Foto: REUTERS/Valentyn Ogirenko

597 Tage hat Viktor Aschichin an einem Ort verbracht, den es offiziell gar nicht gibt: in einem geheimen Foltergefängnis des SBU. SBU ist die Abkürzung für Sluschba Besopasnosti Ukrainy – den ukrainischen Geheimdienst. Am 7. Dezember 2014 klopften drei Uniformierte an Aschichins Haustür in Ukrainsk, 30 Kilometer westlich von Donezk. Als die Ehefrau öffnete, stülpten sie dem 59-Jährigen einen Sack über den Kopf und verfrachteten ihn auf eine Geheimdienstbasis in Kramatorsk.

Dort wurde er eigenen Angaben zufolge gefoltert. "Sie befahlen mir, mich auszuziehen, schlugen mir mit einem Rohr auf die Fußsohlen und stellten Fragen zu meiner Teilnahme am Referendum", erzählte Aschichin. Die prorussischen Rebellen hatten im Mai 2014 eine international nicht anerkannte Abstimmung zur Abspaltung der Donezker und Luhansker "Volksrepubliken" abgehalten. Die Führung in Kiew bezeichnete das Referendum als "illegitim".

Aschichin, als Sympathisant der Rebellen verdächtigt, wurde dreimal an einen anderen Ort verlegt, um seine Inhaftierung vor unabhängigen Beobachtern zu verbergen. Zuletzt war er in einem SBU-Gefängnis der ostukrainischen Millionenstadt Charkiw.

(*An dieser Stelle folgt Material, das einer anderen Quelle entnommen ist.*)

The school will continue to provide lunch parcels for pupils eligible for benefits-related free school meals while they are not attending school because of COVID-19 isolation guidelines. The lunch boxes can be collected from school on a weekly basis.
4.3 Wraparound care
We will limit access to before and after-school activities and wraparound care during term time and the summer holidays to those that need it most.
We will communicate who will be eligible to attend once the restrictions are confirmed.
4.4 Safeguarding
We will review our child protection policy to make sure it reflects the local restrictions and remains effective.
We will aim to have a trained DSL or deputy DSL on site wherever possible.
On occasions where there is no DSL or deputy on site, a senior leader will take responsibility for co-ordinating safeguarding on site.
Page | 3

Eine ähnliche Geschichte erzählt der 34-jährige und ebenfalls aus Ukrainsk stammende Nikolai Wakaruk, der zwei Tage nach Aschichin verschleppt worden ist. Seinen Angaben nach trugen seine Folterer Abzeichen der Freiwilligenbataillone "Dnepr-1" und "Donbass". Sie prügelten ein Geständnis aus ihm heraus, als Informant für die Separatisten tätig gewesen zu sein. Als Wakuruk im vergangenen Herbst erkrankte und ins Krankenhaus musste, sei er dort mit falschem Namen eingeliefert, mit Handschellen ans Bett gefesselt und von einem SBU-Offizier bewacht worden, berichtete er.

Amnesty machte Druck

Aschichin, Wakuruk und weitere elf Gefangene wurden nun auf Druck der Menschenrechtsorganisationen "Amnesty International" und "Human Rights Watch" (HRW) freigelassen. "Die Mitarbeiter des SBU haben sie in einem gepanzerten Kleinbus mit einem schwarzen Sack über dem Kopf aus Charkiw rausgefahren. Vor der Freilassung wurden ihnen ihre Pässe wiedergegeben und zwischen 50 und 200 Hrywna für Transportkosten. Die Entführer forderten die Verhafteten auf, über ihre geheime Haltung hinter Gittern Stillschweigen zu bewahren", schrieben Rachel Denber und John Dalhuisen, die Europa- und Zentralasienchefs von HRW und Amnesty, in einem offenen Brief an den Chef der ukrainischen Militärstaatsanwaltschaft, Anatoli Mathios.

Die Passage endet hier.